Here's a question: what makes someone truly excellent at their job?


Yes, they need technical know-how. Qualifications help. Experience counts. But ask any manager who they'd want on their team in a crisis, and they'll describe something harder to pin down: someone who communicates clearly, stays calm under pressure, lifts others up, solves problems creatively, and earns trust.


These are soft skills — and despite being the skills that employers say they want most, they're often the least recognised and celebrated.


It's time to change that.



What Do We Mean by Soft Skills?

"Soft skills" is an imperfect term (there's nothing soft about navigating a difficult conversation or leading a team through uncertainty), but it's the language we have. Some people prefer "human skills," "power skills," or "transferable skills" — all pointing to the same thing.


We're talking about capabilities like:


  • Communication and active listening

  • Collaboration and teamwork

  • Leadership and influence

  • Problem-solving and critical thinking

  • Adaptability and resilience

  • Emotional intelligence and empathy

  • Creativity and innovation

  • Time management and organisation

  • Conflict resolution

  • Giving and receiving feedback


These skills travel with people across roles, industries and life stages. They're often what separates good from great, yet they rarely appear on a certificate.


Why Soft Skills Are Hard to Recognise

Let's be honest: there's a reason organisations default to badging technical training and compliance modules. They're easier. Someone either completed the course or they didn't. They passed the assessment or they didn't.


Soft skills feel messier. How do you prove someone is a good communicator? How do you assess empathy? When is someone "resilient enough" to earn a badge?


This uncertainty leads many organisations to avoid the topic altogether. The result? We over-credential the technical and ignore the human — even though the human skills are often what determine success.


But here's the thing: soft skills aren't unmeasurable. They're just measured differently. And with thoughtful design, badges can capture them brilliantly.


The Case for Badging Soft Skills

Still on the fence? Consider what happens when you do recognise soft skills:


People feel seen for what really matters. Technical training gets celebrated; the colleague who mentored three new starters often gets nothing. Badging soft skills corrects that imbalance.


You signal organisational values. When you badge collaboration, empathy or creative thinking, you're telling everyone: this matters here. Recognition shapes culture.


Earners gain portable proof. Soft skills are notoriously hard to evidence on a CV. A verified badge gives people something concrete to show future employers, clients or collaborators.


You encourage growth. What gets recognised gets repeated. If you want people to develop their communication or leadership skills, showing that these are valued, and celebrated, is a powerful motivator.

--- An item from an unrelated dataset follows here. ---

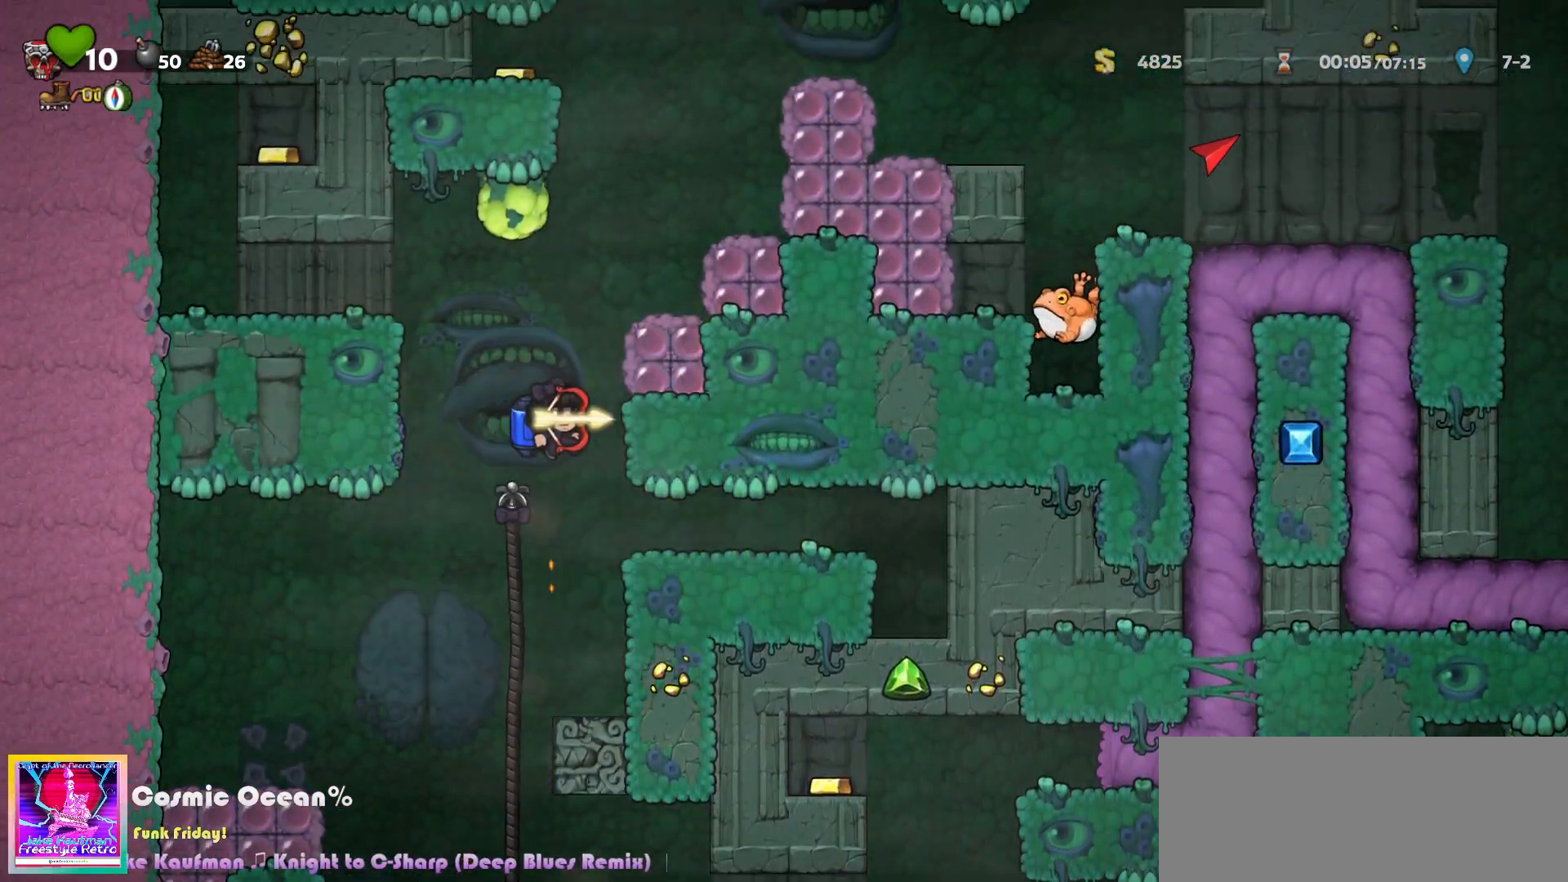
{"keys": [], "events": [[17, "right", "up"], [83, "c", "up"], [150, "c", "down"], [350, "right", "down"], [450, "right", "up"], [500, "c", "up"]]}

You stand out. Anyone can issue a badge for completing a compliance module. Badging the human stuff? That's distinctive. It shows you understand what really makes people, and organisations, thrive.



How to Badge Soft Skills Well

Badging soft skills requires a bit more thought than badging a completed course — but it's absolutely achievable. Here's how to do it well:


Be specific, not vague

"Good communicator" is too broad to be meaningful. What kind of communication? In what context?


Instead, try:

  • "Delivers clear and engaging presentations to diverse audiences"

  • "Facilitates productive team discussions and ensures all voices are heard"

  • "Writes concise, reader-friendly documentation"


The more specific you are, the more credible the badge — and the prouder the earner will be to share it.


Focus on observable behaviours

You can't badge a personality trait, but you can badge what someone does. Shift from abstract qualities to concrete actions. Instead of "shows empathy," consider "actively supports colleagues during challenging periods and checks in regularly."

Instead of "is a leader," try "took initiative to coordinate a cross-team project from idea to delivery."


Ask yourself: what would someone need to do for us to confidently say they've demonstrated this skill?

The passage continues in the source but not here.